Marriage News Briefs

By |2017-10-31T05:26:47-04:00October 31st, 2017|Uncategorized|

Arkansas: Supporters of a proposed constitutional amendment that would define marriage as only between a man and a woman said they would submit signatures to the Secretary of State’s office July 1. The Arkansas Marriage Amendment Committee needed to gather at least 80,570 to get the proposal banning equal marriage rights and civil unions on the Nov. 2 ballot.

California: The state Assembly voted June 24 to oppose a constitutional amendment banning equal marriage. In the 42-27 vote, the Assembly also said it opposed other federal moves to restrict the rights of same sex-couples. The resolution now goes to the Senate. If passed, it does not need the signature of Gov. Arnold Schwarzenegger, who has said he had “no use” for the proposed federal amendment.

Massachusetts:The latest attempt to stop equal marriage in Massachusetts has failed. A federal appeals court rejected a lawsuit by conservative groups and state lawmakers that claimed the state Supreme Judicial Court overstepped its bounds by legalizing the unions of same-sex couples. The Florida-based Liberty Counsel, which launched the lawsuit, promised a quick appeal to the US Supreme Court. The rejection was the latest in a series of defeats for conservative groups in both state and federal courts.

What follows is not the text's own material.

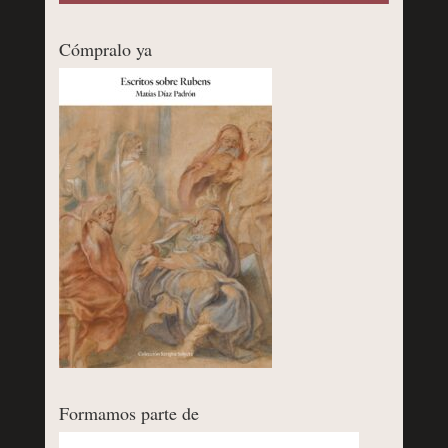
Cómpralo ya
Formamos parte de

A deeply divided gathering of The U.S. Conference of Mayors in Boston could not reach consensus June 28 on a proposed resolution opposing a federal constitutional ban on equal marriage. The Conference voted 46-44 to table the resolution, and an attempt to revive it was also defeated, 47-45. Stamford Mayor Dannel Malloy, a Democrat running for governor in Connecticut and an opponent of a constitutional amendment, said he believed the mayors wanted to avoid the issue in a year many of them are seeking re-election. The close votes, Malloy said, also indicate that “there is no broad-based support in the nation to amend the Constitution of the United States to discriminate.”

Oklahoma: The state Senate’s top Republican urged Attorney General Drew Edmondson to “vigorously defend” a proposed constitutional amendment barring equal marriage rights against a planned lawsuit seeking to keep it off the ballot. In a letter to Edmondson, the Senator said the ACLU and other groups have announced plans to sue the state to stop a planned referendum on the Marriage Protection Amendment in November.

Oregon: A group attempting to recall a pro-equal marriage commissioner in Benton County fell short of the 5,000 required signatures. The commissioner faced the recall effort after she voted in March to stop issuing marriage licenses to Benton County couples altogether, until all couples – including gay and lesbian pairs – were afforded the same right to marry under the law. In March, the commissioners were unanimous in their decision to postpone issuing all marriage licenses until there is a ruling from the state Supreme Court on the definition of marriage.

Supporters of an equal marriage ban pressured people into signing petitions and failed to witness voters’ signatures, according to complaints filed June 28 by a Portland-based gay rights group. Basic Rights Oregon says it has been monitoring the petition drive by the Defense of Marriage Coalition for weeks, watching for violations of election law. According to complaints, signature collectors passed petition sheets along church pews or left them unattended in church lobbies without witnessing the voters’ signatures in person. And the group says volunteers in Tualatin circulated a petition on May 1 – more than a week before they could officially begin collecting signatures.

Virginia: About 50 gay rights supporters June 26 marched to the home of Del. Robert Marshall, to protest a new law that will prohibit civil unions and could interfere with contracts between same-sex couples in Virginia. Marshall, in a cell phone interview on the same day with The Potomac News as he played golf, said the bill as he wrote it is to keep people of the same sex from marrying. Period, he said.